In September 1940, just three months after Paris fell to the Nazis, Schueller was the first person to sign up for a new political party, the M.S.R. (Mouvement Social Révolutionnaire), whose avowed mission was "to construct the new Europe in cooperation with National Socialist Germany and all the other European nations liberated, as she has been, from liberal capitalism, Judaism, Bolshevism and Freemasonry," as well as to promote "severe racial laws to prevent such Jews as remain in France from polluting the French race." Even by right-wing standards, the M.S.R. was viewed as "the extreme of the extreme," Brandon writes, led as it was by a "crazed fanatic" named Eugène Deloncle, whose preferred political strategy was murder - and whom Marshal Pétain himself found so terrifying that he tried to dissuade Schueller from backing the man. Schueller, however, ignored the warnings, providing the M.S.R. with funds and even meeting space "adjacent to his own luxurious offices in the L'Oréal building" in Paris. Although Schueller broke with Deloncle later in the war, he maintained a pro-German stance to the end, providing some Nazis with a L'Oréal van "to evacuate both themselves and their loot" when the Americans' arrival forced them to flee in 1944.

Such gestures, according to Brandon, were "governed more by pragmatism than doctrine," for good relations with the Nazis gave Schueller continued access to the raw materials he needed for L'Oréal and Monsavon, his soap company. Certainly his business boomed as a result: L'Oréal's profits quadrupled over the course of the war, while Monsavon's doubled. Yet his fascism was rooted in ideology as well. In a public speech he gave in Paris in 1941, Schueller declared that "I believe in an authoritarian state, properly led," and that "I consider it impossible to build a representative state based on universal liberty and equality. . . . Everyone must realize that many are his superiors and deserve more than he." That same year, he also addressed the M.S.R. on the dangers of "Freemasonry and Jewry," and published a book in which he noted that the French would do well to obey "what these days are called 'Führers of the professions' " - a privileged elite in which he of course included himself. Not surprisingly, after the war Schueller was tried for both personal and industrial collaboration. And although he was acquitted, he continued to support former members of "Deloncle's band of brothers," as Brandon calls them, many of whom found employment at L'Oréal.

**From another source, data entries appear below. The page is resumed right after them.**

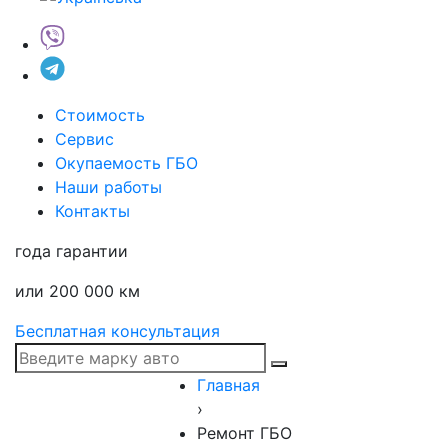
Стоимость
Сервис
Окупаемость ГБО
Наши работы
Контакты
года гарантии
или 200 000 км
Бесплатная консультация
Главная
›
Ремонт ГБО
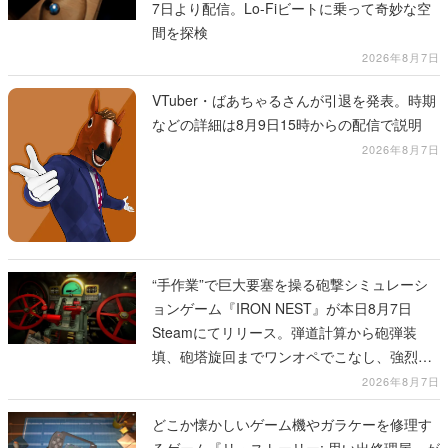
7日より配信。Lo-Fiビートに乗って奇妙な空
間を探検
2026年8月7日
VTuber・ばあちゃるさんが引退を発表。時期
などの詳細は8月9日15時からの配信で説明
2026年8月7日
“手作業”で巨大要塞を操る砲撃シミュレーシ
ョンゲーム『IRON NEST』が本日8月7日
Steamにてリリース。弾道計算から砲弾装
填、砲塔旋回までワンオペでこなし、強烈な
一撃をブチかませるロマンある作品
2026年8月7日
どこか懐かしいゲーム機やガラケーを修理す
るゲーム『リ・ストーリー: 思い出修理屋』が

As for Schueller's ostensible nemesis, the Manhattan-based Helena Rubinstein, the war boosted her business as well. Because "glamour was recognized as being of the greatest psychological importance" in the Allied countries, cosmetics sales spiked; her company's profits nearly doubled between 1941 and 1942 alone. During this same period, Madame also sold the United States Army kits of toiletries for every G.I. deployed in the invasion of North Africa; sunscreen and camouflage makeup, not to mention deodorant and cologne "for use where no bathing facilities were available," became lucrative new additions to her product line. (" 'Men could be a lot more beautiful,' Madame observed hopefully in 1943, and if she had anything to do with it, they would be.")

Meanwhile, Rubinstein's ethnic background did not, until the Nazis murdered her sister, translate into any particular sympathy for Europe's persecuted Jews. "She had refused to live on New York's Upper West Side because it was 'too Jewish,' " Brandon writes. When Marc Chagall "asked her for some money to help relatives escape from Germany, she told him to try elsewhere."

In these respects, and notwithstanding the opposing roles Brandon wants them to play, Rubinstein seems rather more like Schueller than unlike him. Both come across as ruthless, bigoted entrepreneurs who knew how to make money off a world war. In the looking glass of history, the two moguls' brand of "beauty" casts an ugly reflection indeed.